Uzmanlara göre, özellikle 3-6 yaş grubundaki çocuklar için televizyon, tablet ve telefonlar adeta bakıcılık vazifesi üstleniyor. Ebeveynlerin, çocuklarını kontrolsüzce ekranlara teslim etmesi, onları bağımlılıkların kucağına itiyor.
Anne-babaların çocuklarıyla kaliteli vakit geçirmemesinin olumsuz sonuçlara yol açtığını söyleyen Türkiye Yeşilay Cemiyeti Başkanı Prof. Dr. İhsan Karaman, küçük yaştaki çocukların saatlerce tablet ve telefonlarla vakit geçirmelerinin doğru olmadığına vurgu yaptı.
Her yaştan izleyici kitlesine sahip televizyonun da kontrolsüz izlenmesinin çocuklar için tehlike oluşturduğunu belirten Karaman, “Saatlerce çocuğun televizyon başında durması, bilinçsizce kanalları dolaşması, mili, manevi ve evrensel değerleri yok sayabilecek yayınlara maruz kalması çocuklarımızın geleceği açısından üzerinde durulması gereken önemli bir meseledir. Annesiyle ya da babasıyla oyun oynayarak iletişim kuracağı yaşta, çocukların ekrana bağlı kalarak bu iletişimden mahrum olması iki önemli sonuç doğuruyor. Bunlardan ilki o yaşta ‘ekran ve teknoloji bağımlılığı’ dediğimiz bağımlılığa sahip olmaları. İkincisi ise aile içi iletişim bağlarının oluşamaması sonucu bu çocukların ileride pek çok bağımlılıkların pençesine düşme adayı durumuna düşmesidir” diye konuştu.

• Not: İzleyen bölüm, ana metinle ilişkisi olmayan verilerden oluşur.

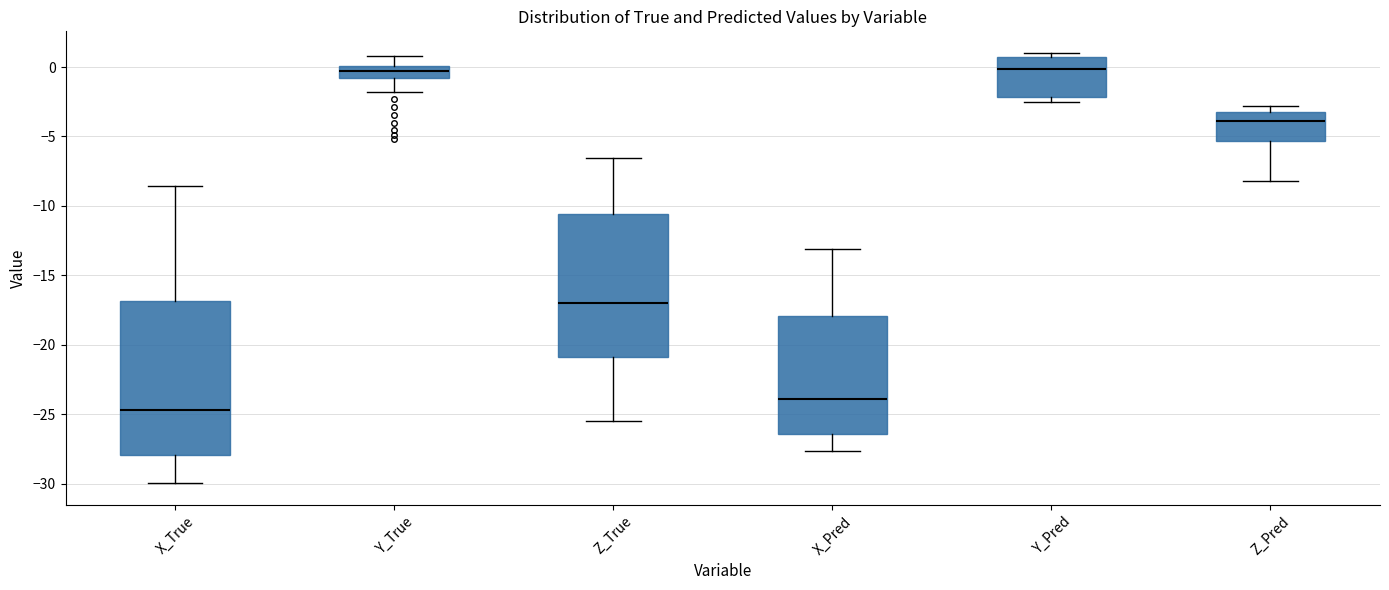

Where is the lower edge of the box for Y_Pred on the y-axis? The values are not printed on the chart, so give them approximately, as read against the axis.

-2.0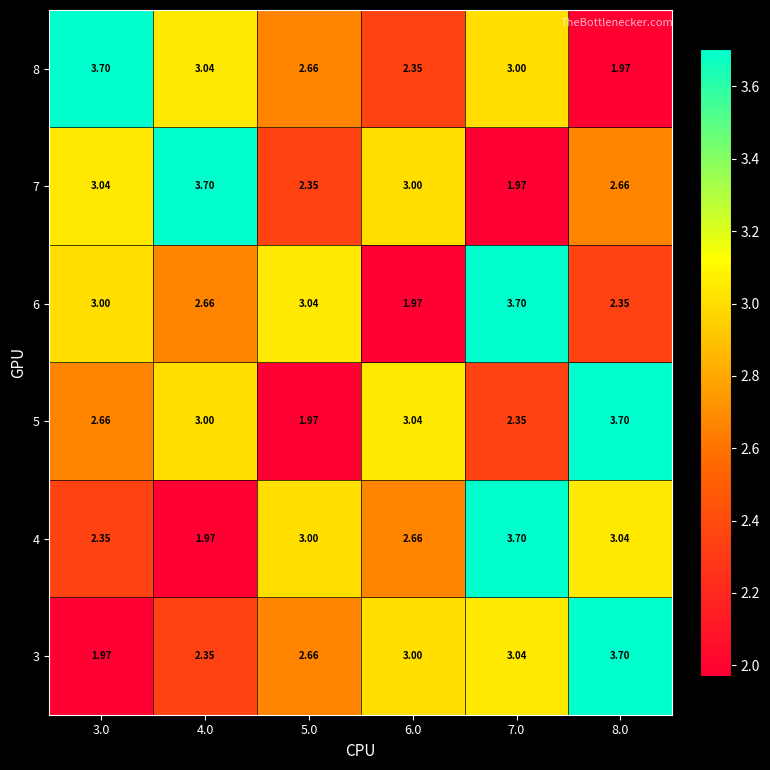

Is the value of 4 at 3.0 greater than the value of 5 at 3.0?

No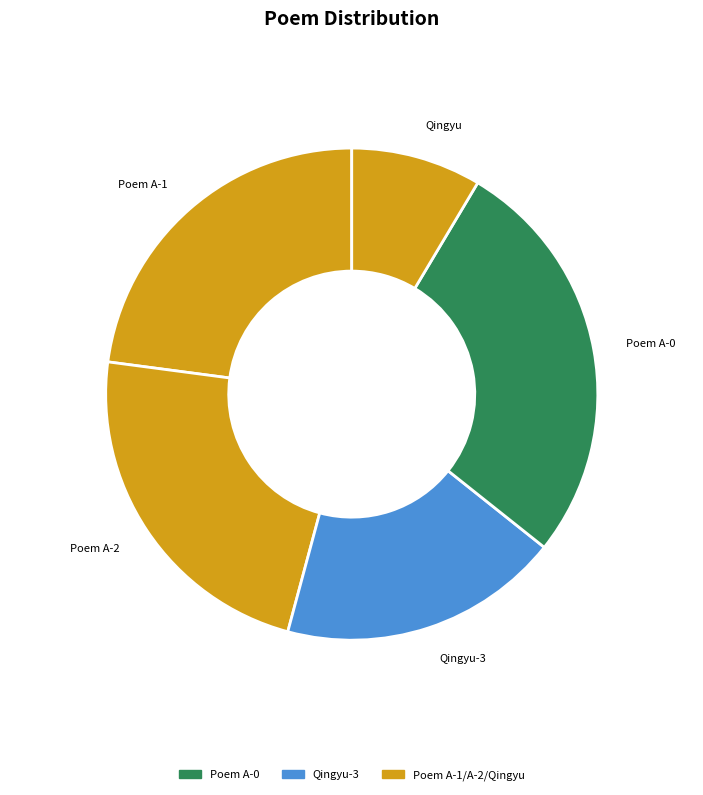

Approximately how many times larger is the value at Qingyu compared to Qingyu-3?

0.5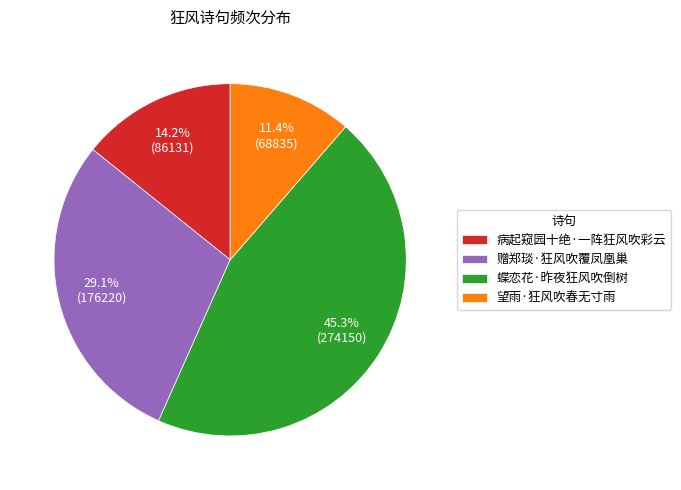

To the nearest percent, what is the average slice percentage?

25%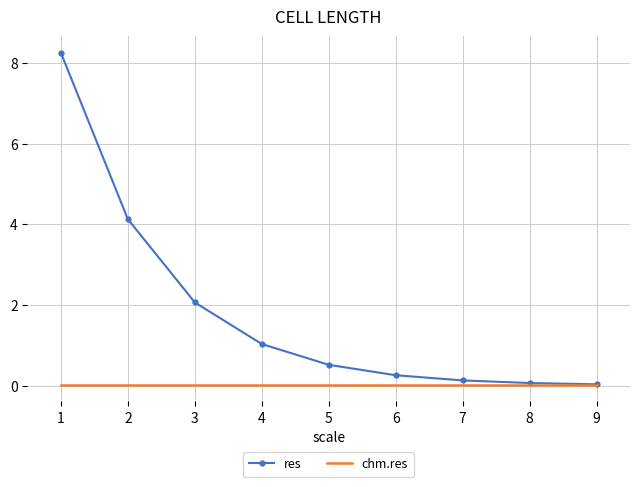

What is the highest value of the res series?

8.3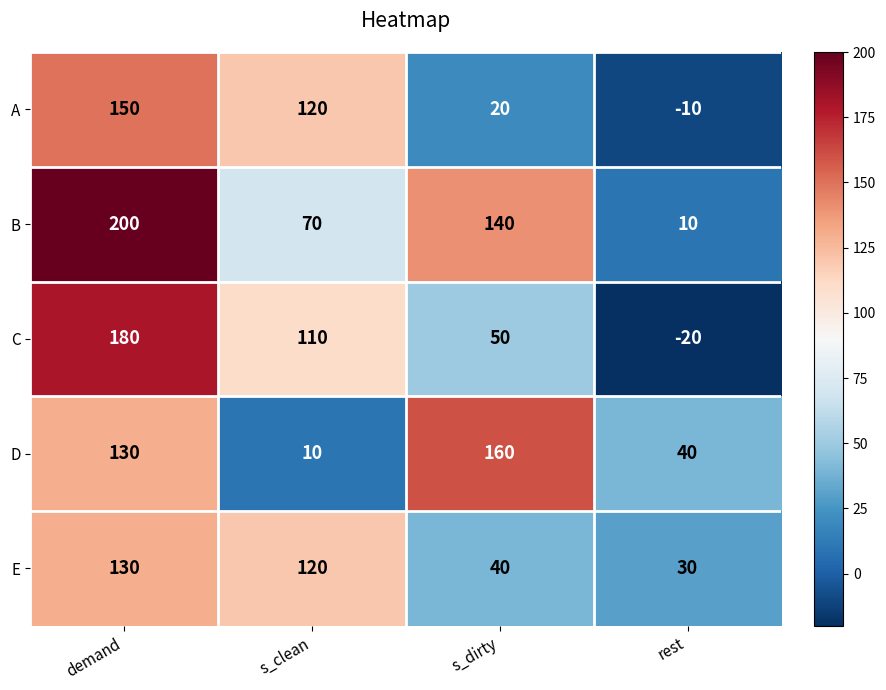

Reading left to right, list all the values displayed in this chart.

A: demand=150	s_clean=120	s_dirty=20	rest=-10
B: demand=200	s_clean=70	s_dirty=140	rest=10
C: demand=180	s_clean=110	s_dirty=50	rest=-20
D: demand=130	s_clean=10	s_dirty=160	rest=40
E: demand=130	s_clean=120	s_dirty=40	rest=30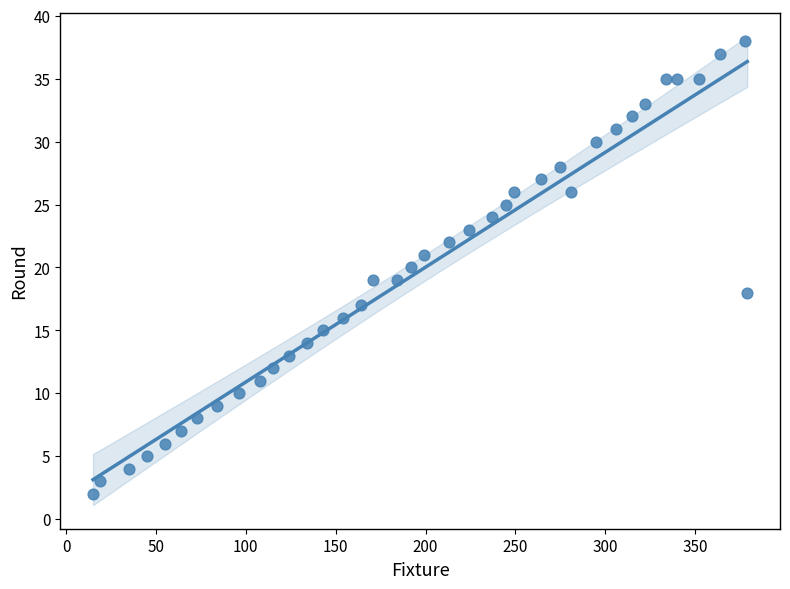

What is the range of Y values (max minus min)?

36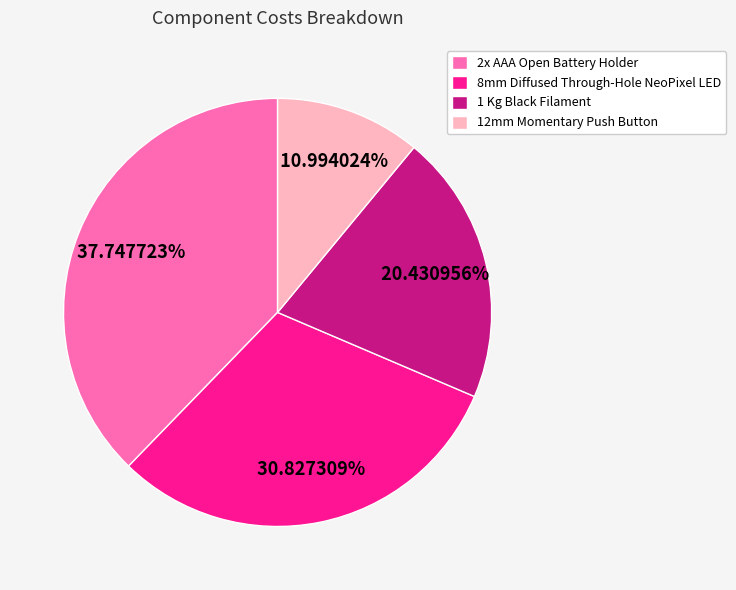

How much of the chart is everything except 12mm Momentary Push Button?

89.0%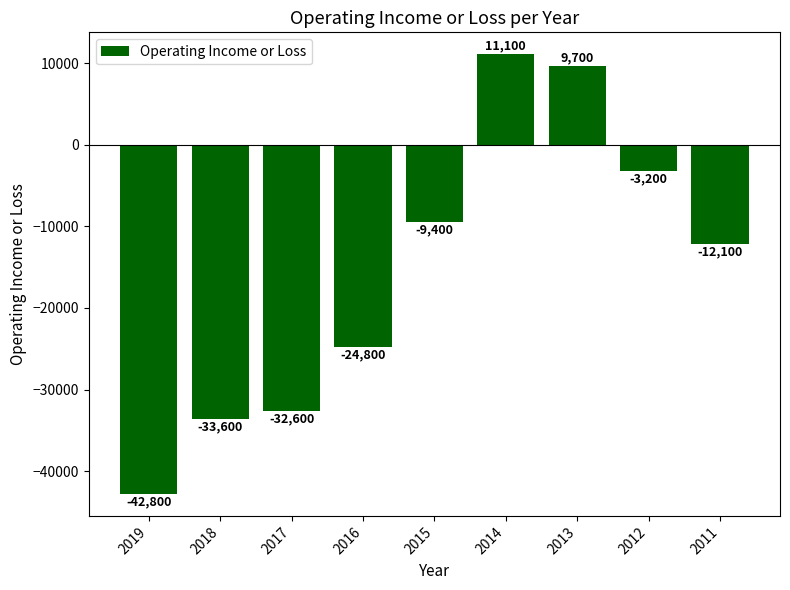

Is it true that the value at 2018 is -17582?

False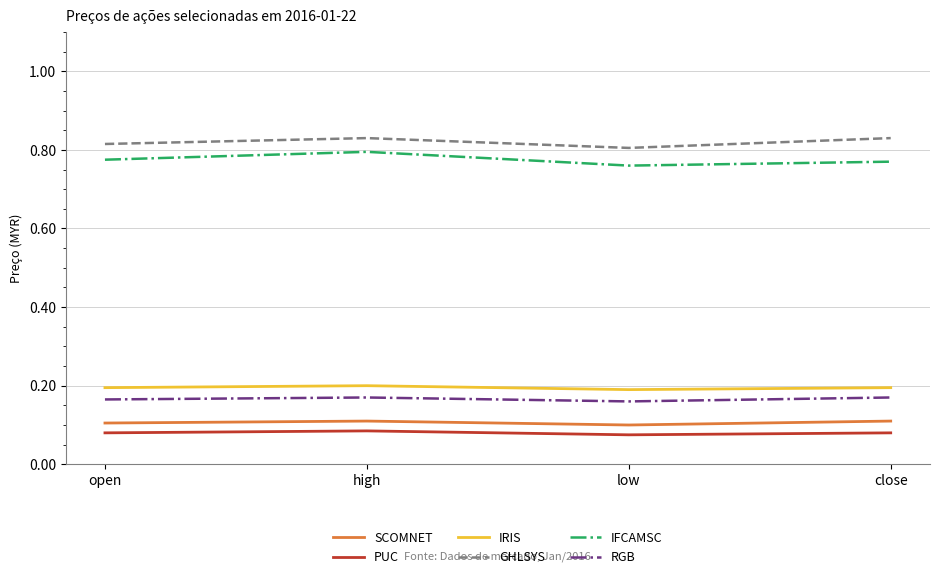

Is the value of IFCAMSC at close greater than the value of IRIS at close?

Yes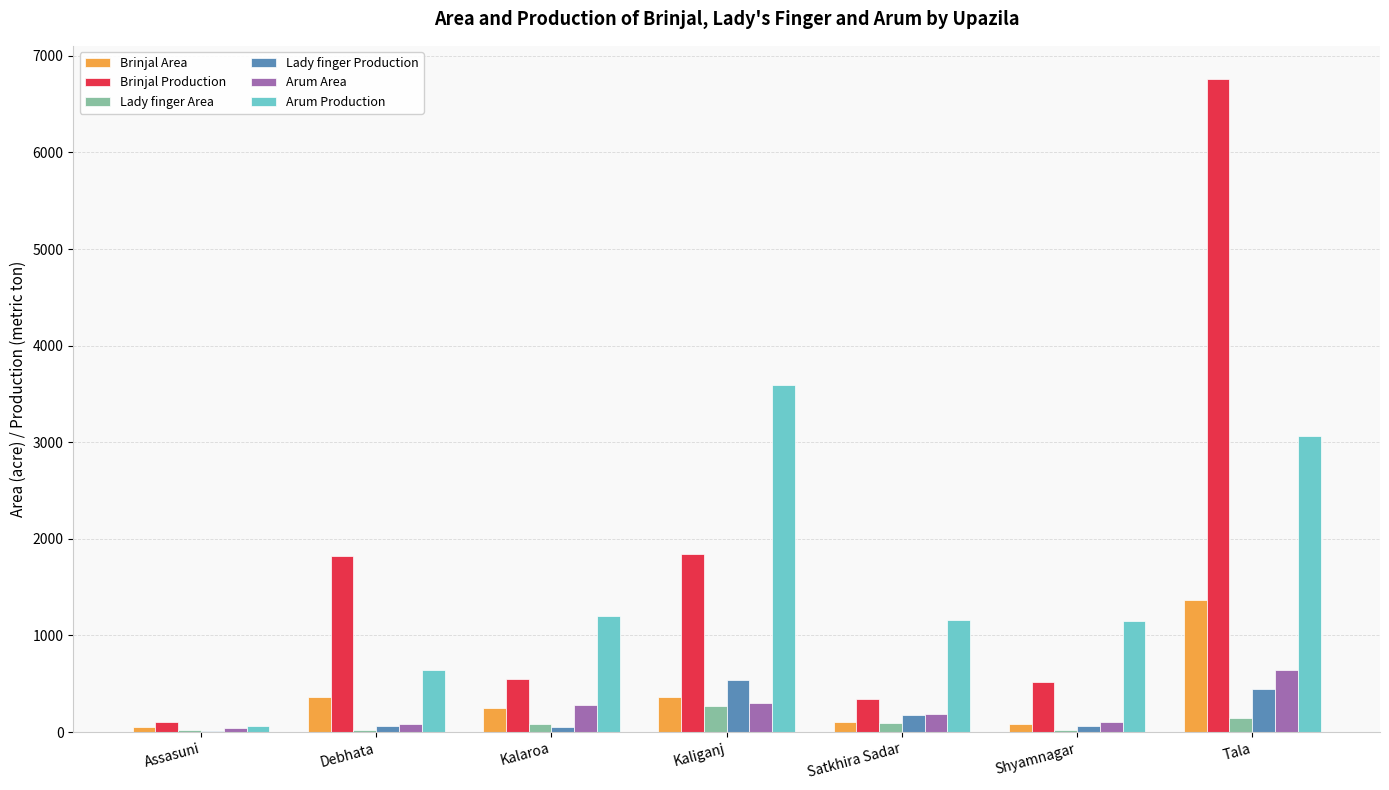

Which series changed the most between Kaliganj and Satkhira Sadar?

Arum Production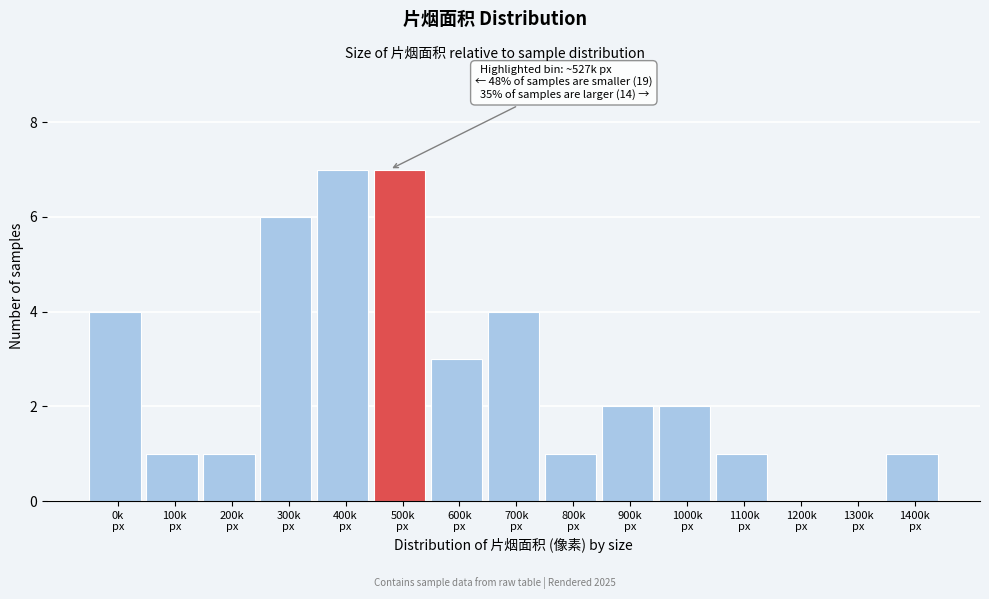

What is the maximum value shown in the chart?

7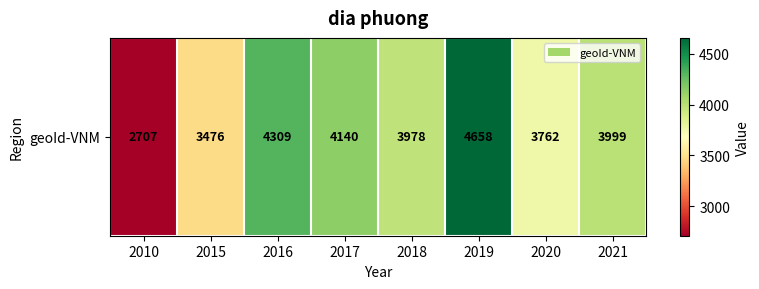

True or false: the data shows 1571 at 2021.

False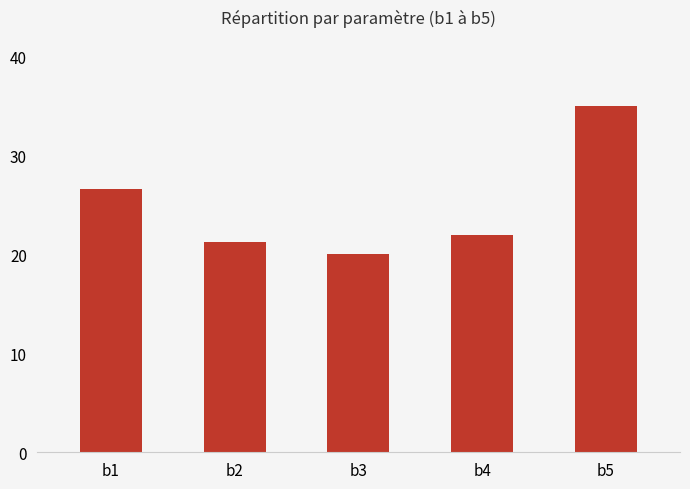

Which category has the lowest value across all series?

b3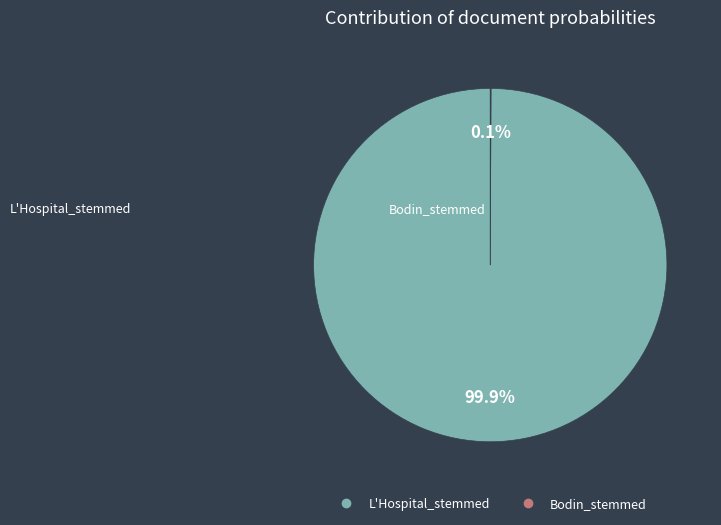

What is the largest slice in the pie chart?

L'Hospital_stemmed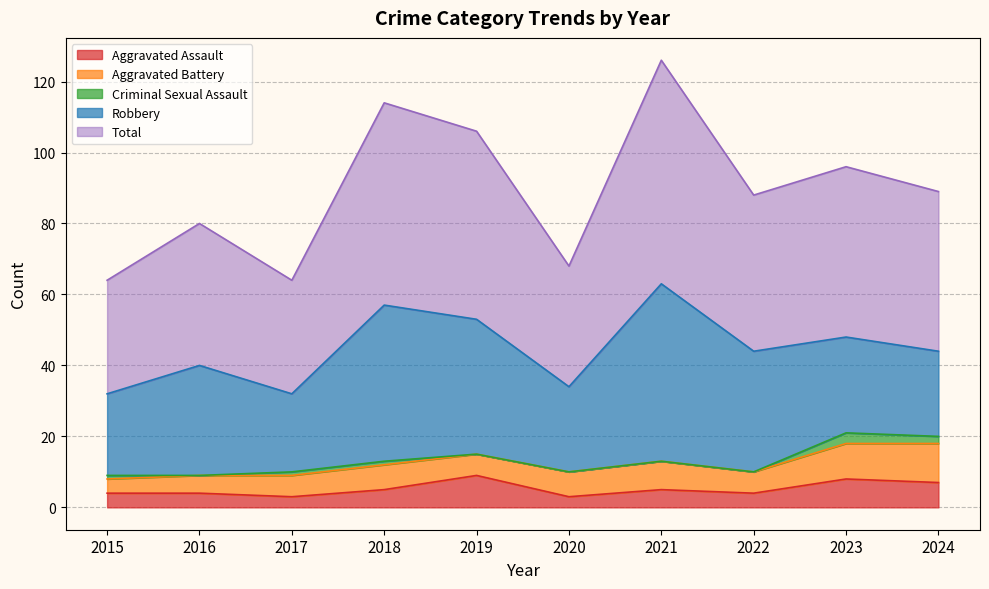

Reading right to left, extract all data points from this chart.

Aggravated Assault: 2024=7	2023=8	2022=4	2021=5	2020=3	2019=9	2018=5	2017=3	2016=4	2015=4
Aggravated Battery: 2024=11	2023=10	2022=6	2021=8	2020=7	2019=6	2018=7	2017=6	2016=5	2015=4
Criminal Sexual Assault: 2024=2	2023=3	2022=0	2021=0	2020=0	2019=0	2018=1	2017=1	2016=0	2015=1
Robbery: 2024=24	2023=27	2022=34	2021=50	2020=24	2019=38	2018=44	2017=22	2016=31	2015=23
Total: 2024=45	2023=48	2022=44	2021=63	2020=34	2019=53	2018=57	2017=32	2016=40	2015=32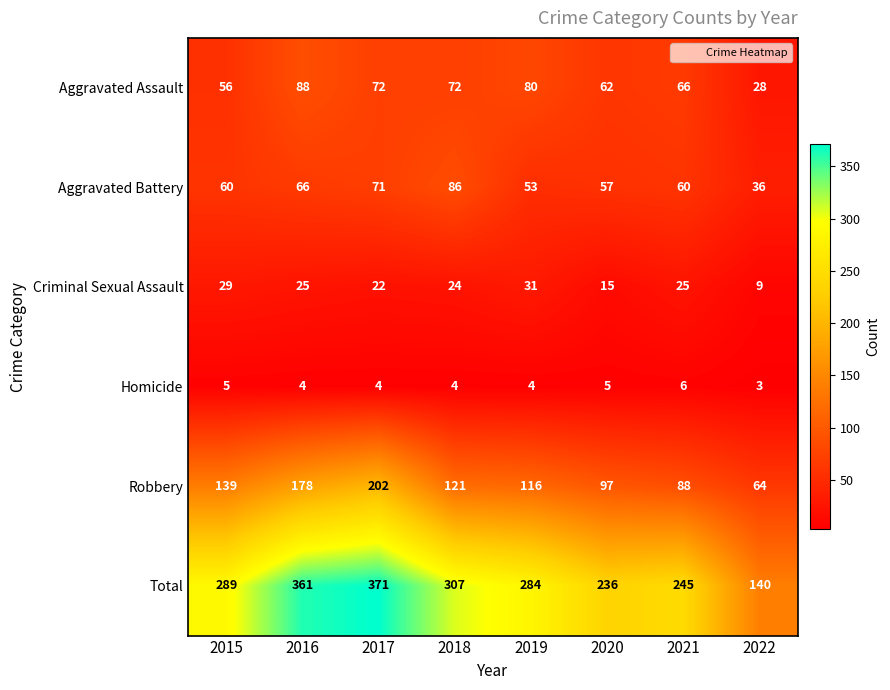

What is the minimum value for Aggravated Assault?

28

"LÜKS HAYAT" ALGISINA DİKKAT
Kitle iletişim araçlarıyla çocuklarda oluşturulan “lüks hayat" algısına dikkat çeken Prof. Karaman, şunları söyledi:
“Sosyologlar, televizyon programlarında özendirilen gösterişli hayatların gerçek hayatta çocukları pek çok bağımlılığın pençesine düşürmek için tuzak olarak kullanıldığını ifade ediyor. Özellikle genç yaştaki bireylerin kendilerine rol model belirledikleri karakterleri özümsedikleri ve hatta gerçek hayatta onlar gibi davranmaya çalıştıkları, onların sahip olduğu yaşamlara sahip olmayı arzu ettikleri gözlemleniyor. Bunu fırsat bilen pek çok zehir tacirinin, gençleri ‘yaratılmış’ lüks algısı ile ele geçirdiği pek çok bağımlı dosyasında yer alıyor. Genç, bağımlı hale geldiğinde ise madden ve bedenen sefaletin içinde, mücadele edemeyecek durumda oluyor.”
ÇOCUKLAR BEYİN ZEHİRLENMESİ YAŞIYOR
Marmara Üniversitesi Sosyoloji Bölümü Öğretim Görevlisi Yrd. Doç. Dr. Mehmet Ali Balkanlıoğlu da çocuklarının midesine alacağı en ufak bir yiyecek kırıntısına bile dikkat eden anne-babaların çocuklarının beynine alacağı en ufak görüntü karesine dahi dikkat etmeleri gerektiğini ifade ederek, “Zira yiyecek zehirlenmesinin bir şekilde tedavisi mümkünken, beyin zehirlenmesinin tedavisi o kadar kolay olmuyor, etkileri yıllarca sürebiliyor” ifadesini kullandı.